▶ [Saved data entries]:
======
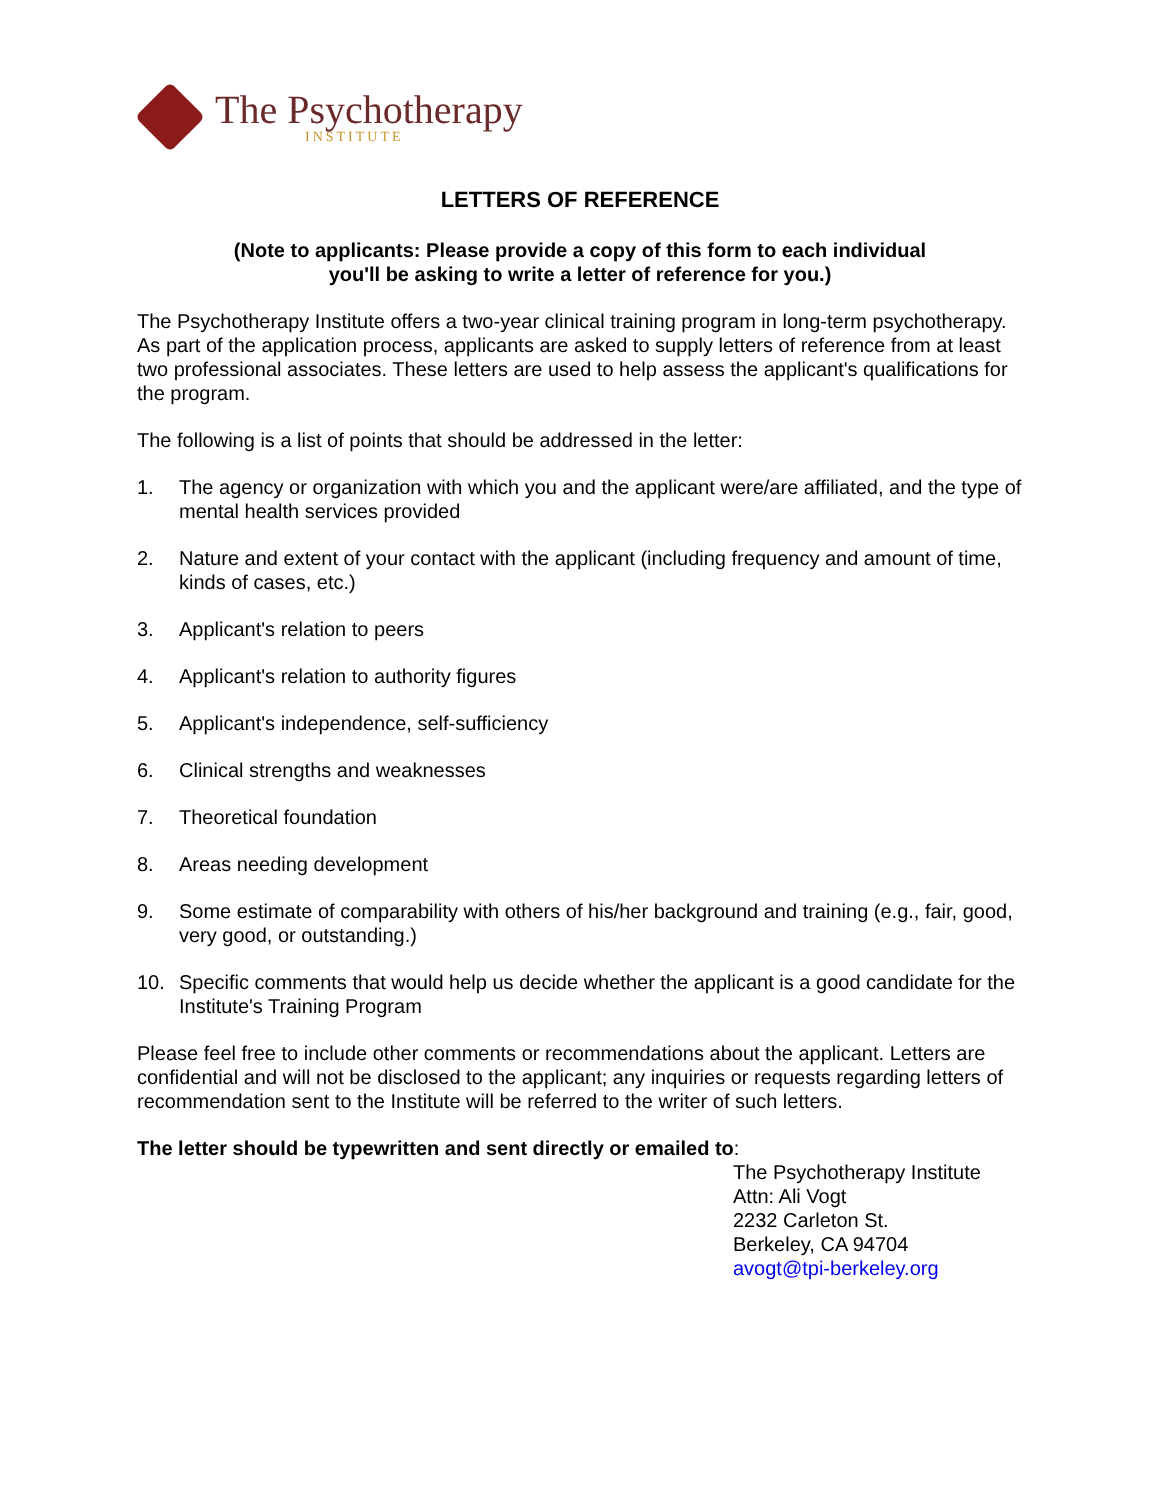The Psychotherapy
INSTITUTE
LETTERS OF REFERENCE
(Note to applicants: Please provide a copy of this form to each individual
you'll be asking to write a letter of reference for you.)
The Psychotherapy Institute offers a two-year clinical training program in long-term psychotherapy. As part of the application process, applicants are asked to supply letters of reference from at least two professional associates. These letters are used to help assess the applicant's qualifications for the program.
The following is a list of points that should be addressed in the letter:
1. The agency or organization with which you and the applicant were/are affiliated, and the type of mental health services provided
2. Nature and extent of your contact with the applicant (including frequency and amount of time, kinds of cases, etc.)
3. Applicant's relation to peers
4. Applicant's relation to authority figures
5. Applicant's independence, self-sufficiency
6. Clinical strengths and weaknesses
7. Theoretical foundation
8. Areas needing development
9. Some estimate of comparability with others of his/her background and training (e.g., fair, good, very good, or outstanding.)
10. Specific comments that would help us decide whether the applicant is a good candidate for the Institute's Training Program
Please feel free to include other comments or recommendations about the applicant. Letters are confidential and will not be disclosed to the applicant; any inquiries or requests regarding letters of recommendation sent to the Institute will be referred to the writer of such letters.
The letter should be typewritten and sent directly or emailed to:
The Psychotherapy Institute
Attn: Ali Vogt
2232 Carleton St.
Berkeley, CA 94704
avogt@tpi-berkeley.org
======
▶ [THE TASK]: Of all the entries above, repeat only the lines from the line that has "7. Theoretical foundation" to the line that has "Please feel free", both lines included, exactly.

▶ [YOUR RESPONSE]:
7. Theoretical foundation
8. Areas needing development
9. Some estimate of comparability with others of his/her background and training (e.g., fair, good, very good, or outstanding.)
10. Specific comments that would help us decide whether the applicant is a good candidate for the Institute's Training Program
Please feel free to include other comments or recommendations about the applicant. Letters are confidential and will not be disclosed to the applicant; any inquiries or requests regarding letters of recommendation sent to the Institute will be referred to the writer of such letters.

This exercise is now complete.